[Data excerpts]
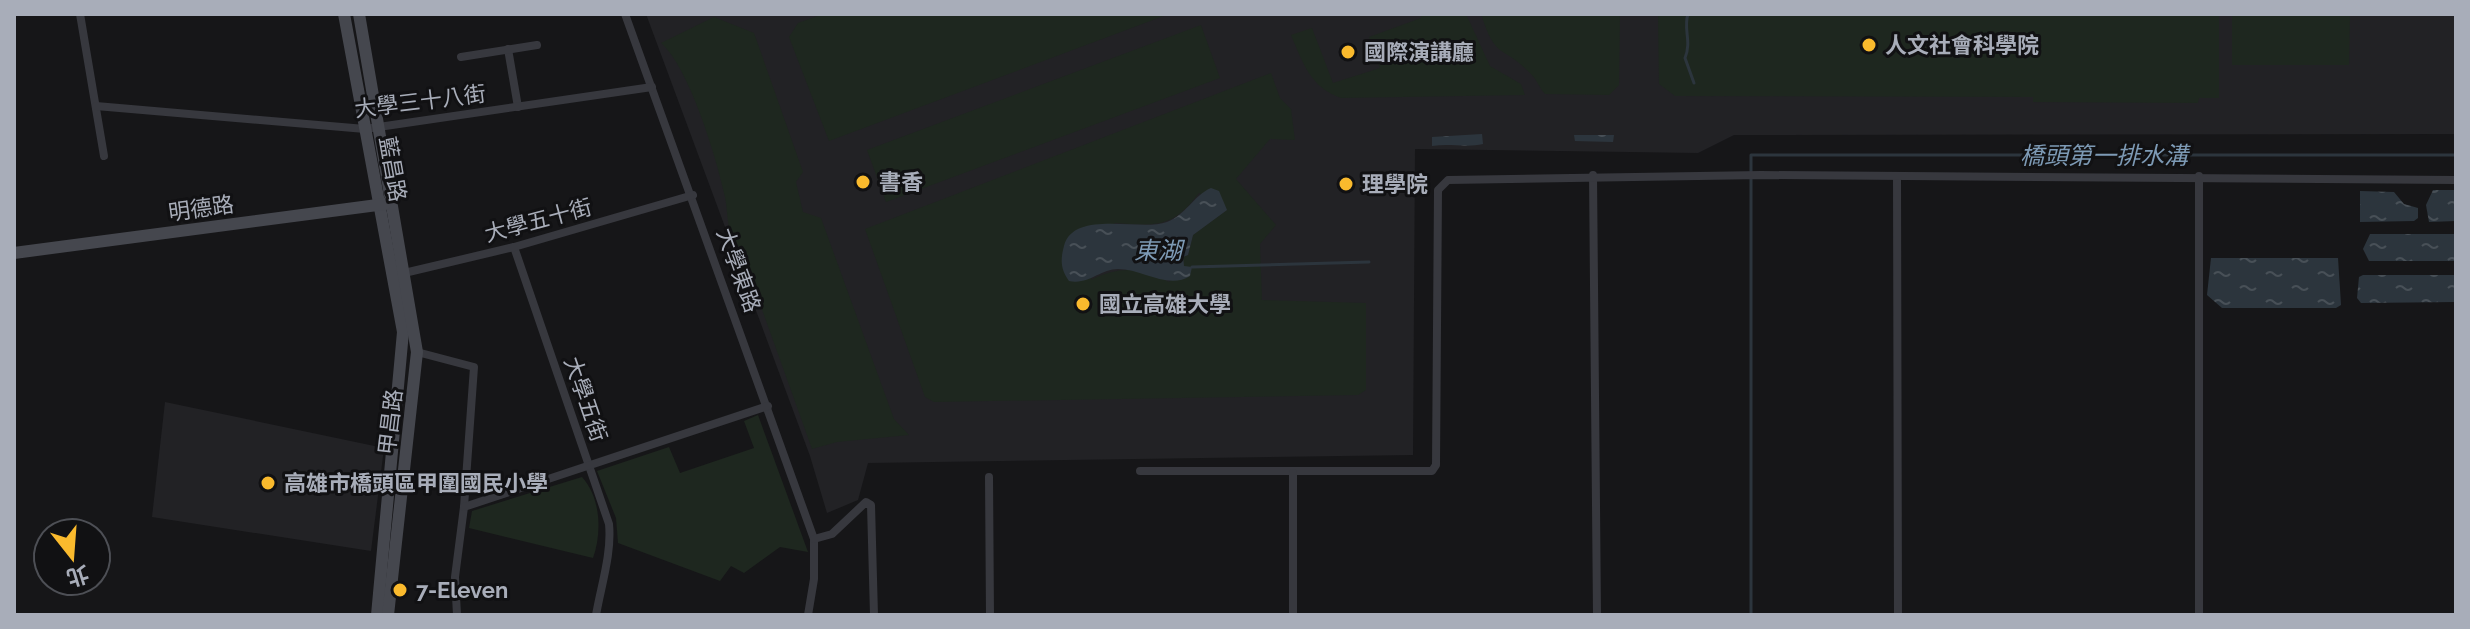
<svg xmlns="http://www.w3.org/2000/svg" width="2470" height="629" viewBox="0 0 2470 629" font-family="Raleway,'Noto Sans TC',sans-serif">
  <defs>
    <pattern id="water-ripples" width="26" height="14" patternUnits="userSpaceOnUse" patternTransform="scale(2)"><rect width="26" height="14" fill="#2c353d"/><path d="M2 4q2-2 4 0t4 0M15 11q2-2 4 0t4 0" fill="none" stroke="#485057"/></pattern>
  </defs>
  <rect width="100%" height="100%" fill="#161618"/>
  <g fill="#222225">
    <polygon points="646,14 2456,14 2456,134 1734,135 1698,153 1415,149 1413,455 868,463 858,500 827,513 810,456"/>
    <polygon points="165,402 384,448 371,551 152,517"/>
  </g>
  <g fill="#1e271f" fill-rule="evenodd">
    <polygon points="823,14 1169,14 829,141 789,37 798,23"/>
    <path d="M1421,14h45l24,52 31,18 4,11 -184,3c-31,-11 -38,-35 -50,-63l21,-7 21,55 47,-15 -11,-31 52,-19z"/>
    <path d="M1481,14h139l-1,71 -10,10 -64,-1c-6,-6 -8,-15 -15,-21 -28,-29 -34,-12 -49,-59z"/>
    <polygon points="1658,14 2219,14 2219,98 2199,98 2198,103 2033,102 2033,97 1675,96 1659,84"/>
    <polygon points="2232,14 2350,14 2349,65 2232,65"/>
    <path d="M714,17l40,16 49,139 -7,10 7,30 18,6 73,201 15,16 -72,7 -25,7 -72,-201c-15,-18 -11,-31 -15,-51 -8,-38 -36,-130 -64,-154z"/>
    <polygon points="1201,25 1220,78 886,202 867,150"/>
    <path d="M1271,73l9,25 11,11 4,31 -25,-1 -34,40 40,46 -16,19 2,56 104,3v87l-8,5 -424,7 -9,-5 -60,-168zM1199,193l28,17 -34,25 -5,20 -5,2 1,9 -15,16c-28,-15 -50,-16 -78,-2l24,-57c41,3 58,5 84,-30z"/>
    <polygon points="758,415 808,552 780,547 744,573 731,566 720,581 618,543 616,518 597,471 669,447 680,473 754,448 744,421"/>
    <path d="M582,477c19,21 20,56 11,81l-124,-30 3,-17z"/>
  </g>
  <g fill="url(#water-ripples)">
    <path d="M1482,134l1,10c-17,4 -33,-1 -51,2v-9z"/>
    <polygon points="1574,135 1614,135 1613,142 1575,141"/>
    <path d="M1211,188l8,3 8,19 -34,25 -5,20 -5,2 1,9 8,1 -2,9c-22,14 -47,-7 -72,-7 -18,0 -29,16 -49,12 -8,-12 -9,-20 -5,-35 10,-37 77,-14 103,-24 19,-7 26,-26 44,-34z"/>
    <polygon points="2433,190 2456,190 2456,221 2429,222 2426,205"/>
    <polygon points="2360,191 2394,192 2404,204 2418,208 2418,218 2414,221 2360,222"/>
    <polygon points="2370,234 2456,234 2456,261 2369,261 2363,249"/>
    <polygon points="2211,258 2338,258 2341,305 2336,308 2222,308 2207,295"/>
    <polygon points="2363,275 2456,275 2456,302 2361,303 2357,298 2359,277"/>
  </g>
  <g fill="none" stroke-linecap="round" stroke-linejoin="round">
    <g stroke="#2c353d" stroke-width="3">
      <path d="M1688,14c-5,15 4,27 -3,44l9,25"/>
      <polyline points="1192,267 1369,262"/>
      <polyline points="1751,615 1751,155 2456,155"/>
    </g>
    <g stroke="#37383e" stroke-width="8">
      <polyline points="80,14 104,156"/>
      <polyline points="625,14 814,539 814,579 808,615"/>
      <polyline points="508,49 518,107"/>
      <polyline points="461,57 537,45"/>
      <polyline points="96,106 365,129 652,87"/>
      <polyline points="1593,175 1597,615"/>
      <polyline points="1897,177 1898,615"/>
      <path d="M514,247l95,277c3,29 -8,62 -13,91"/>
      <polyline points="400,274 514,247 693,195"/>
      <polyline points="417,352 474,367 464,507 455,577 457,615"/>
      <polyline points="1140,471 1432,471 1436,465 1438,190 1448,180 1761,175 2456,180"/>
      <polyline points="1293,473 1293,615"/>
      <polyline points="989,477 990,615"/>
      <polyline points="464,507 768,406"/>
      <polyline points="814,539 832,534 866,502 871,505 874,615"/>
      <polyline points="2199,615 2199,176"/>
    </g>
    <g stroke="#45474e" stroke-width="12">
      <polyline points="344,14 403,332 377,615"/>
      <polyline points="359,14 417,352 388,615"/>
      <polyline points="14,253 385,204"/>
    </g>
  </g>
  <g fill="#faba2d" stroke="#111113" stroke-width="3">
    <circle cx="1869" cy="45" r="8"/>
    <circle cx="1348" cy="52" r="8"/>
    <circle cx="863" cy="182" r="8"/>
    <circle cx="1346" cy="184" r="8"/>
    <circle cx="1083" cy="304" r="8"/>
    <circle cx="268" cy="483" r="8"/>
    <circle cx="400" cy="590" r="8"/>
  </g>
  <g text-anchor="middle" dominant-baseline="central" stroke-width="6" stroke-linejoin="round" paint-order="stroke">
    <g font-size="22" font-weight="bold" fill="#a8adb9" stroke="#111113" text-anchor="start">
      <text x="1885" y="45">人文社會科學院</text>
      <text x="1364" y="52">國際演講廳</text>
      <text x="879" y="182">書香</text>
      <text x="1362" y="184">理學院</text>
      <text x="1099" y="304">國立高雄大學</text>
      <text x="284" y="483">高雄市橋頭區甲圍國民小學</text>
      <text x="416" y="590">7-Eleven</text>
    </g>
    <g font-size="22" fill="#a8adb9" stroke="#111113">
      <text transform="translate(420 101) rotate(-7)">大學三十八街</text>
      <text transform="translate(393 169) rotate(80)">藍昌路</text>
      <text transform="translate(201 208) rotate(-8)">明德路</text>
      <text transform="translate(538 220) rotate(-15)">大學五十街</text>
      <text transform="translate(739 270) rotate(70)">大學東路</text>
      <text transform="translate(586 399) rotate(71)">大學五街</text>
      <text transform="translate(390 422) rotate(-83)">甲昌路</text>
    </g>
    <g font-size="24" font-style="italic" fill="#7d9ab5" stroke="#111113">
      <text x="2104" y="155">橋頭第一排水溝</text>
      <text x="1158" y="250">東湖</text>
    </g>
  </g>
  <rect width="2470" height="629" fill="none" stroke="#a8adb9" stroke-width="32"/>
  <g transform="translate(72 557) rotate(163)"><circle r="38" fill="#111113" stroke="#4d4f55" stroke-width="2"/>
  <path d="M0-6L14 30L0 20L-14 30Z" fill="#faba2d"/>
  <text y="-12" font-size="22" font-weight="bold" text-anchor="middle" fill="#a8adb9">北</text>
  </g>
</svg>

[TASK BRIEF] Without including any picture, repeat the data exactly.

[THE COMPLETED TASK]
<svg xmlns="http://www.w3.org/2000/svg" width="2470" height="629" viewBox="0 0 2470 629" font-family="Raleway,'Noto Sans TC',sans-serif">
  <defs>
    <pattern id="water-ripples" width="26" height="14" patternUnits="userSpaceOnUse" patternTransform="scale(2)"><rect width="26" height="14" fill="#2c353d"/><path d="M2 4q2-2 4 0t4 0M15 11q2-2 4 0t4 0" fill="none" stroke="#485057"/></pattern>
  </defs>
  <rect width="100%" height="100%" fill="#161618"/>
  <g fill="#222225">
    <polygon points="646,14 2456,14 2456,134 1734,135 1698,153 1415,149 1413,455 868,463 858,500 827,513 810,456"/>
    <polygon points="165,402 384,448 371,551 152,517"/>
  </g>
  <g fill="#1e271f" fill-rule="evenodd">
    <polygon points="823,14 1169,14 829,141 789,37 798,23"/>
    <path d="M1421,14h45l24,52 31,18 4,11 -184,3c-31,-11 -38,-35 -50,-63l21,-7 21,55 47,-15 -11,-31 52,-19z"/>
    <path d="M1481,14h139l-1,71 -10,10 -64,-1c-6,-6 -8,-15 -15,-21 -28,-29 -34,-12 -49,-59z"/>
    <polygon points="1658,14 2219,14 2219,98 2199,98 2198,103 2033,102 2033,97 1675,96 1659,84"/>
    <polygon points="2232,14 2350,14 2349,65 2232,65"/>
    <path d="M714,17l40,16 49,139 -7,10 7,30 18,6 73,201 15,16 -72,7 -25,7 -72,-201c-15,-18 -11,-31 -15,-51 -8,-38 -36,-130 -64,-154z"/>
    <polygon points="1201,25 1220,78 886,202 867,150"/>
    <path d="M1271,73l9,25 11,11 4,31 -25,-1 -34,40 40,46 -16,19 2,56 104,3v87l-8,5 -424,7 -9,-5 -60,-168zM1199,193l28,17 -34,25 -5,20 -5,2 1,9 -15,16c-28,-15 -50,-16 -78,-2l24,-57c41,3 58,5 84,-30z"/>
    <polygon points="758,415 808,552 780,547 744,573 731,566 720,581 618,543 616,518 597,471 669,447 680,473 754,448 744,421"/>
    <path d="M582,477c19,21 20,56 11,81l-124,-30 3,-17z"/>
  </g>
  <g fill="url(#water-ripples)">
    <path d="M1482,134l1,10c-17,4 -33,-1 -51,2v-9z"/>
    <polygon points="1574,135 1614,135 1613,142 1575,141"/>
    <path d="M1211,188l8,3 8,19 -34,25 -5,20 -5,2 1,9 8,1 -2,9c-22,14 -47,-7 -72,-7 -18,0 -29,16 -49,12 -8,-12 -9,-20 -5,-35 10,-37 77,-14 103,-24 19,-7 26,-26 44,-34z"/>
    <polygon points="2433,190 2456,190 2456,221 2429,222 2426,205"/>
    <polygon points="2360,191 2394,192 2404,204 2418,208 2418,218 2414,221 2360,222"/>
    <polygon points="2370,234 2456,234 2456,261 2369,261 2363,249"/>
    <polygon points="2211,258 2338,258 2341,305 2336,308 2222,308 2207,295"/>
    <polygon points="2363,275 2456,275 2456,302 2361,303 2357,298 2359,277"/>
  </g>
  <g fill="none" stroke-linecap="round" stroke-linejoin="round">
    <g stroke="#2c353d" stroke-width="3">
      <path d="M1688,14c-5,15 4,27 -3,44l9,25"/>
      <polyline points="1192,267 1369,262"/>
      <polyline points="1751,615 1751,155 2456,155"/>
    </g>
    <g stroke="#37383e" stroke-width="8">
      <polyline points="80,14 104,156"/>
      <polyline points="625,14 814,539 814,579 808,615"/>
      <polyline points="508,49 518,107"/>
      <polyline points="461,57 537,45"/>
      <polyline points="96,106 365,129 652,87"/>
      <polyline points="1593,175 1597,615"/>
      <polyline points="1897,177 1898,615"/>
      <path d="M514,247l95,277c3,29 -8,62 -13,91"/>
      <polyline points="400,274 514,247 693,195"/>
      <polyline points="417,352 474,367 464,507 455,577 457,615"/>
      <polyline points="1140,471 1432,471 1436,465 1438,190 1448,180 1761,175 2456,180"/>
      <polyline points="1293,473 1293,615"/>
      <polyline points="989,477 990,615"/>
      <polyline points="464,507 768,406"/>
      <polyline points="814,539 832,534 866,502 871,505 874,615"/>
      <polyline points="2199,615 2199,176"/>
    </g>
    <g stroke="#45474e" stroke-width="12">
      <polyline points="344,14 403,332 377,615"/>
      <polyline points="359,14 417,352 388,615"/>
      <polyline points="14,253 385,204"/>
    </g>
  </g>
  <g fill="#faba2d" stroke="#111113" stroke-width="3">
    <circle cx="1869" cy="45" r="8"/>
    <circle cx="1348" cy="52" r="8"/>
    <circle cx="863" cy="182" r="8"/>
    <circle cx="1346" cy="184" r="8"/>
    <circle cx="1083" cy="304" r="8"/>
    <circle cx="268" cy="483" r="8"/>
    <circle cx="400" cy="590" r="8"/>
  </g>
  <g text-anchor="middle" dominant-baseline="central" stroke-width="6" stroke-linejoin="round" paint-order="stroke">
    <g font-size="22" font-weight="bold" fill="#a8adb9" stroke="#111113" text-anchor="start">
      <text x="1885" y="45">人文社會科學院</text>
      <text x="1364" y="52">國際演講廳</text>
      <text x="879" y="182">書香</text>
      <text x="1362" y="184">理學院</text>
      <text x="1099" y="304">國立高雄大學</text>
      <text x="284" y="483">高雄市橋頭區甲圍國民小學</text>
      <text x="416" y="590">7-Eleven</text>
    </g>
    <g font-size="22" fill="#a8adb9" stroke="#111113">
      <text transform="translate(420 101) rotate(-7)">大學三十八街</text>
      <text transform="translate(393 169) rotate(80)">藍昌路</text>
      <text transform="translate(201 208) rotate(-8)">明德路</text>
      <text transform="translate(538 220) rotate(-15)">大學五十街</text>
      <text transform="translate(739 270) rotate(70)">大學東路</text>
      <text transform="translate(586 399) rotate(71)">大學五街</text>
      <text transform="translate(390 422) rotate(-83)">甲昌路</text>
    </g>
    <g font-size="24" font-style="italic" fill="#7d9ab5" stroke="#111113">
      <text x="2104" y="155">橋頭第一排水溝</text>
      <text x="1158" y="250">東湖</text>
    </g>
  </g>
  <rect width="2470" height="629" fill="none" stroke="#a8adb9" stroke-width="32"/>
  <g transform="translate(72 557) rotate(163)"><circle r="38" fill="#111113" stroke="#4d4f55" stroke-width="2"/>
  <path d="M0-6L14 30L0 20L-14 30Z" fill="#faba2d"/>
  <text y="-12" font-size="22" font-weight="bold" text-anchor="middle" fill="#a8adb9">北</text>
  </g>
</svg>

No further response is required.